Alma Angenita Elizabeth (Lili) Rademakers-Veenman (8 February 1930 – 24 May 2025) was a Dutch film director.

== Career ==
Lili Veenman was the daughter of physician Ad Veenman and journalist Sylvia Brandts Buys. She began her career as an illustrator at the studios of Marten Toonder and, in the 1950s, studied filmmaking at the Institut des hautes études cinématographiques in Paris and the Centro sperimentale di cinematografia in Rome. She was the first Dutch woman to graduate from a film academy. In 1959, she worked as an assistant to director Federico Fellini on the film La Dolce Vita. In Italy, she met Fons Rademakers, whom she married in 1960 in Amsterdam.

Rademakers-Veenman mainly worked as an assistant to her husband. She contributed to films including Als twee druppels water (1963), Mira (1971), Max Havelaar (1976), and The Assault (1986). She also assisted Frans Weisz on Het gangstermeisje (1966) and Hugo Claus on Vrijdag (1981).

She directed two films of her own. Her debut as a director came in 1982 with the Belgian-Dutch co-production Menuet, based on a novella by author Louis Paul Boon.
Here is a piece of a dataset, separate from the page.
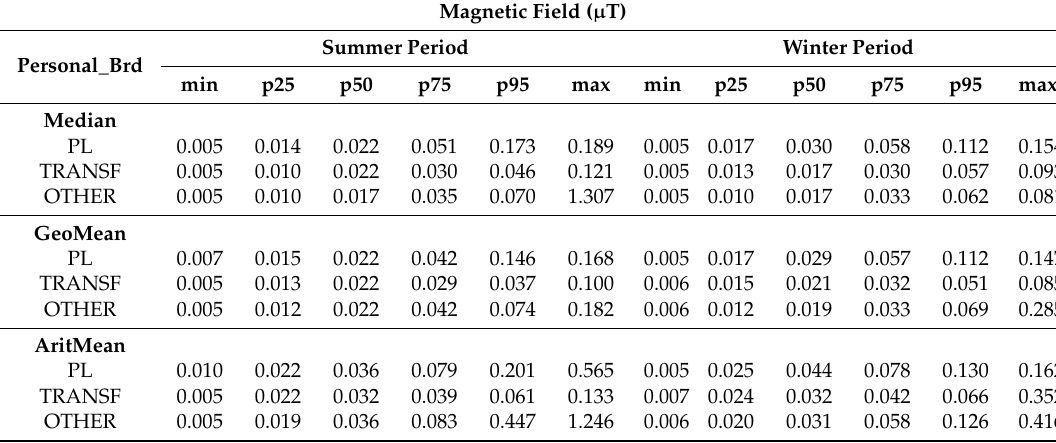
Table A1. Distribution values of the median, geometric mean (geomean) and arithmetic mean (aritmean) of magnetic field ( µ T) in the broadband (Brd) frequency range (40–800 Hz) for personal measurements for each group (PL, TRANSF, OTHER) in both summer and winter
The screenplay was written by Rademakers and Hugo Claus. Her second and final film was released in 1987: Dagboek van een oude dwaas, based on the 1924 novel Chijin no Ai (The Love of a Fool) by Japanese author Jun'ichirō Tanizaki.

After Fons Rademakers completed his last film, The Rose Garden, in 1989, the couple lived alternately in France and Italy. After her husband's death in 2007, Lili Rademakers remained in Collevecchio, Italy, near his grave. She died on 24 May 2025 in a hospital in Rome at the age of 95.

== Alma's dochters ==
The book Alma's dochters by Jutta Chorus explores the lives of Lili Rademakers, her mother Sylvia Brandts Buys (1907–1994), her aunt Elly Brandts Buys (1913–1985), her grandmother Elly Berkhout (1882–1943), and her great-grandmother Alma Bimmermann (1853–1948). It is based on documents and letters discovered by Chorus in a suitcase in Rademakers' home.